EXERCISE GOAL: Leave every entry as it is and write the data out in full.

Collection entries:
┌──

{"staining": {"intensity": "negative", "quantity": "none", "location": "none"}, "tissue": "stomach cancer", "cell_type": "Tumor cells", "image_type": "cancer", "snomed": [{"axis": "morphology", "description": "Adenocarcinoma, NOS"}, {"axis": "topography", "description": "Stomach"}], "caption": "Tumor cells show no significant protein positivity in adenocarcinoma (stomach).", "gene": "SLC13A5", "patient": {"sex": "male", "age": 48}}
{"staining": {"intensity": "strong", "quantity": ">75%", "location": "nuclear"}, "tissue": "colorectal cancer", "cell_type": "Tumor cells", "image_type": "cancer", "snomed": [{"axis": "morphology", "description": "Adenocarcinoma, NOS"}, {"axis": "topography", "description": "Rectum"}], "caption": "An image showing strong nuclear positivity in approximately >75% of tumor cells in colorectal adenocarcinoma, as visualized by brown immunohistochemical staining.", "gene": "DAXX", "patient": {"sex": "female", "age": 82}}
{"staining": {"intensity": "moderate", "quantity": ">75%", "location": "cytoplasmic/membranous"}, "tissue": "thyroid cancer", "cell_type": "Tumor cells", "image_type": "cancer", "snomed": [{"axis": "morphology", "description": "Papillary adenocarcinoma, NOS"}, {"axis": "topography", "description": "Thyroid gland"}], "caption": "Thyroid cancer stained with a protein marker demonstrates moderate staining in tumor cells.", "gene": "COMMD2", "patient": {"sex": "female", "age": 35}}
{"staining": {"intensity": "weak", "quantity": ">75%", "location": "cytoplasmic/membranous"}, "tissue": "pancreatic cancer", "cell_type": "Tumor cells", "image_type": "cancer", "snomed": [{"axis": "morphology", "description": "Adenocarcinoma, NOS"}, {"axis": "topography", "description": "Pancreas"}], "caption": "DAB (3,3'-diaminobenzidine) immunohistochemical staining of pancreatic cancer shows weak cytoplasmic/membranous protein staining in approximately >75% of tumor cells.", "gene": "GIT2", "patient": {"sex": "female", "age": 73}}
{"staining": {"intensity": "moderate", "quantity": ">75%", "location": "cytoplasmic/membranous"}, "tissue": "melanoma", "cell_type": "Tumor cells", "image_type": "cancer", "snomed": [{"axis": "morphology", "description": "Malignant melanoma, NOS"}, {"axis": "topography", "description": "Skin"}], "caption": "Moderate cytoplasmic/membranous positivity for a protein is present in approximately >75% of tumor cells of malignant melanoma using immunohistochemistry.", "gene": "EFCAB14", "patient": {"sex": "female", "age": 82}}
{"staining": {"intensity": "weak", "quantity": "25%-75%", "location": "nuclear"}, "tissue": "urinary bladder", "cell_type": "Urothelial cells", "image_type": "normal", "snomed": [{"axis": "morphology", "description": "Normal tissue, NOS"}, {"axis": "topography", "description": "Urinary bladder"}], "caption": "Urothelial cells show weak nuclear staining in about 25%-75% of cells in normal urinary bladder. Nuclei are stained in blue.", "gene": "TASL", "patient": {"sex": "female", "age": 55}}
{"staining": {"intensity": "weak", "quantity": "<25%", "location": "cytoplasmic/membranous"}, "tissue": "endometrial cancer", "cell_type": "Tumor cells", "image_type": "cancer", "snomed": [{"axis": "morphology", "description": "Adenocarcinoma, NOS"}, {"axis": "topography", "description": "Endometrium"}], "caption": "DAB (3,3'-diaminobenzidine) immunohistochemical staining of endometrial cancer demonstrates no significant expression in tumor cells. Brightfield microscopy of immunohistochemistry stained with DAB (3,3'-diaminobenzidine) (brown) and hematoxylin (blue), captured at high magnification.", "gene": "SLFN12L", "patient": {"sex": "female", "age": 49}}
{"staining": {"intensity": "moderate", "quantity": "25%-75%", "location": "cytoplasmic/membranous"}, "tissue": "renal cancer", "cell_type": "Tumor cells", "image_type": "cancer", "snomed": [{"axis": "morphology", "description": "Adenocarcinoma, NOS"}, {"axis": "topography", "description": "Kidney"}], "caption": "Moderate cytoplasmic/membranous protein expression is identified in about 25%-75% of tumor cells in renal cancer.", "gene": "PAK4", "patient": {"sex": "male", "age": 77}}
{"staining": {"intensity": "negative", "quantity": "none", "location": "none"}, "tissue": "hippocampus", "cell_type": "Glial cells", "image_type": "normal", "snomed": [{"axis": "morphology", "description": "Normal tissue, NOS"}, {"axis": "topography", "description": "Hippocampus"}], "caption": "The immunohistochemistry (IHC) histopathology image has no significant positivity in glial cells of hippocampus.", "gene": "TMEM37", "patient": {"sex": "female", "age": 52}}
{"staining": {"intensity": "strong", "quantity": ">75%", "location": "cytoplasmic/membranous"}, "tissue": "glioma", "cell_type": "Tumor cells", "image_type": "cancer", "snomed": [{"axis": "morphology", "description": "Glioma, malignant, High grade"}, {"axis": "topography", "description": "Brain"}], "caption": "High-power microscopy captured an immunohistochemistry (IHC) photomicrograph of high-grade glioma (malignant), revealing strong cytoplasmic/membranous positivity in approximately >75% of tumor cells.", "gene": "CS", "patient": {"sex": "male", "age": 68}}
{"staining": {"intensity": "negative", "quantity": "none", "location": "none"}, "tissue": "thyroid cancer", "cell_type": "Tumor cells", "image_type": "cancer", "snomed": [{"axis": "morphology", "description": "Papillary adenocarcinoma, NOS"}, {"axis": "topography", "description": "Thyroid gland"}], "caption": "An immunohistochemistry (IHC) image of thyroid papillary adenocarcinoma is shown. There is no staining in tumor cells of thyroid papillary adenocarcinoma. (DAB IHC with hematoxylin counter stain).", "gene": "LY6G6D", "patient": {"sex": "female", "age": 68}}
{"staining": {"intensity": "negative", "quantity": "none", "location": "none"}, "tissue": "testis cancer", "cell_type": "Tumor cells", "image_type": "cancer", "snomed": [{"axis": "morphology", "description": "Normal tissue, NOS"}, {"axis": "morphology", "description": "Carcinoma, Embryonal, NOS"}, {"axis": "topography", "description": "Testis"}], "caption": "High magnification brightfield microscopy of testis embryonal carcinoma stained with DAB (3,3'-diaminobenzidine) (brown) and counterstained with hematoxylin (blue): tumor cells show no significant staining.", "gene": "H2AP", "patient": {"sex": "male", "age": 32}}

└──

ANSWER TO THIS EXERCISE:
{"staining": {"intensity": "negative", "quantity": "none", "location": "none"}, "tissue": "stomach cancer", "cell_type": "Tumor cells", "image_type": "cancer", "snomed": [{"axis": "morphology", "description": "Adenocarcinoma, NOS"}, {"axis": "topography", "description": "Stomach"}], "caption": "Tumor cells show no significant protein positivity in adenocarcinoma (stomach).", "gene": "SLC13A5", "patient": {"sex": "male", "age": 48}}
{"staining": {"intensity": "strong", "quantity": ">75%", "location": "nuclear"}, "tissue": "colorectal cancer", "cell_type": "Tumor cells", "image_type": "cancer", "snomed": [{"axis": "morphology", "description": "Adenocarcinoma, NOS"}, {"axis": "topography", "description": "Rectum"}], "caption": "An image showing strong nuclear positivity in approximately >75% of tumor cells in colorectal adenocarcinoma, as visualized by brown immunohistochemical staining.", "gene": "DAXX", "patient": {"sex": "female", "age": 82}}
{"staining": {"intensity": "moderate", "quantity": ">75%", "location": "cytoplasmic/membranous"}, "tissue": "thyroid cancer", "cell_type": "Tumor cells", "image_type": "cancer", "snomed": [{"axis": "morphology", "description": "Papillary adenocarcinoma, NOS"}, {"axis": "topography", "description": "Thyroid gland"}], "caption": "Thyroid cancer stained with a protein marker demonstrates moderate staining in tumor cells.", "gene": "COMMD2", "patient": {"sex": "female", "age": 35}}
{"staining": {"intensity": "weak", "quantity": ">75%", "location": "cytoplasmic/membranous"}, "tissue": "pancreatic cancer", "cell_type": "Tumor cells", "image_type": "cancer", "snomed": [{"axis": "morphology", "description": "Adenocarcinoma, NOS"}, {"axis": "topography", "description": "Pancreas"}], "caption": "DAB (3,3'-diaminobenzidine) immunohistochemical staining of pancreatic cancer shows weak cytoplasmic/membranous protein staining in approximately >75% of tumor cells.", "gene": "GIT2", "patient": {"sex": "female", "age": 73}}
{"staining": {"intensity": "moderate", "quantity": ">75%", "location": "cytoplasmic/membranous"}, "tissue": "melanoma", "cell_type": "Tumor cells", "image_type": "cancer", "snomed": [{"axis": "morphology", "description": "Malignant melanoma, NOS"}, {"axis": "topography", "description": "Skin"}], "caption": "Moderate cytoplasmic/membranous positivity for a protein is present in approximately >75% of tumor cells of malignant melanoma using immunohistochemistry.", "gene": "EFCAB14", "patient": {"sex": "female", "age": 82}}
{"staining": {"intensity": "weak", "quantity": "25%-75%", "location": "nuclear"}, "tissue": "urinary bladder", "cell_type": "Urothelial cells", "image_type": "normal", "snomed": [{"axis": "morphology", "description": "Normal tissue, NOS"}, {"axis": "topography", "description": "Urinary bladder"}], "caption": "Urothelial cells show weak nuclear staining in about 25%-75% of cells in normal urinary bladder. Nuclei are stained in blue.", "gene": "TASL", "patient": {"sex": "female", "age": 55}}
{"staining": {"intensity": "weak", "quantity": "<25%", "location": "cytoplasmic/membranous"}, "tissue": "endometrial cancer", "cell_type": "Tumor cells", "image_type": "cancer", "snomed": [{"axis": "morphology", "description": "Adenocarcinoma, NOS"}, {"axis": "topography", "description": "Endometrium"}], "caption": "DAB (3,3'-diaminobenzidine) immunohistochemical staining of endometrial cancer demonstrates no significant expression in tumor cells. Brightfield microscopy of immunohistochemistry stained with DAB (3,3'-diaminobenzidine) (brown) and hematoxylin (blue), captured at high magnification.", "gene": "SLFN12L", "patient": {"sex": "female", "age": 49}}
{"staining": {"intensity": "moderate", "quantity": "25%-75%", "location": "cytoplasmic/membranous"}, "tissue": "renal cancer", "cell_type": "Tumor cells", "image_type": "cancer", "snomed": [{"axis": "morphology", "description": "Adenocarcinoma, NOS"}, {"axis": "topography", "description": "Kidney"}], "caption": "Moderate cytoplasmic/membranous protein expression is identified in about 25%-75% of tumor cells in renal cancer.", "gene": "PAK4", "patient": {"sex": "male", "age": 77}}
{"staining": {"intensity": "negative", "quantity": "none", "location": "none"}, "tissue": "hippocampus", "cell_type": "Glial cells", "image_type": "normal", "snomed": [{"axis": "morphology", "description": "Normal tissue, NOS"}, {"axis": "topography", "description": "Hippocampus"}], "caption": "The immunohistochemistry (IHC) histopathology image has no significant positivity in glial cells of hippocampus.", "gene": "TMEM37", "patient": {"sex": "female", "age": 52}}
{"staining": {"intensity": "strong", "quantity": ">75%", "location": "cytoplasmic/membranous"}, "tissue": "glioma", "cell_type": "Tumor cells", "image_type": "cancer", "snomed": [{"axis": "morphology", "description": "Glioma, malignant, High grade"}, {"axis": "topography", "description": "Brain"}], "caption": "High-power microscopy captured an immunohistochemistry (IHC) photomicrograph of high-grade glioma (malignant), revealing strong cytoplasmic/membranous positivity in approximately >75% of tumor cells.", "gene": "CS", "patient": {"sex": "male", "age": 68}}
{"staining": {"intensity": "negative", "quantity": "none", "location": "none"}, "tissue": "thyroid cancer", "cell_type": "Tumor cells", "image_type": "cancer", "snomed": [{"axis": "morphology", "description": "Papillary adenocarcinoma, NOS"}, {"axis": "topography", "description": "Thyroid gland"}], "caption": "An immunohistochemistry (IHC) image of thyroid papillary adenocarcinoma is shown. There is no staining in tumor cells of thyroid papillary adenocarcinoma. (DAB IHC with hematoxylin counter stain).", "gene": "LY6G6D", "patient": {"sex": "female", "age": 68}}
{"staining": {"intensity": "negative", "quantity": "none", "location": "none"}, "tissue": "testis cancer", "cell_type": "Tumor cells", "image_type": "cancer", "snomed": [{"axis": "morphology", "description": "Normal tissue, NOS"}, {"axis": "morphology", "description": "Carcinoma, Embryonal, NOS"}, {"axis": "topography", "description": "Testis"}], "caption": "High magnification brightfield microscopy of testis embryonal carcinoma stained with DAB (3,3'-diaminobenzidine) (brown) and counterstained with hematoxylin (blue): tumor cells show no significant staining.", "gene": "H2AP", "patient": {"sex": "male", "age": 32}}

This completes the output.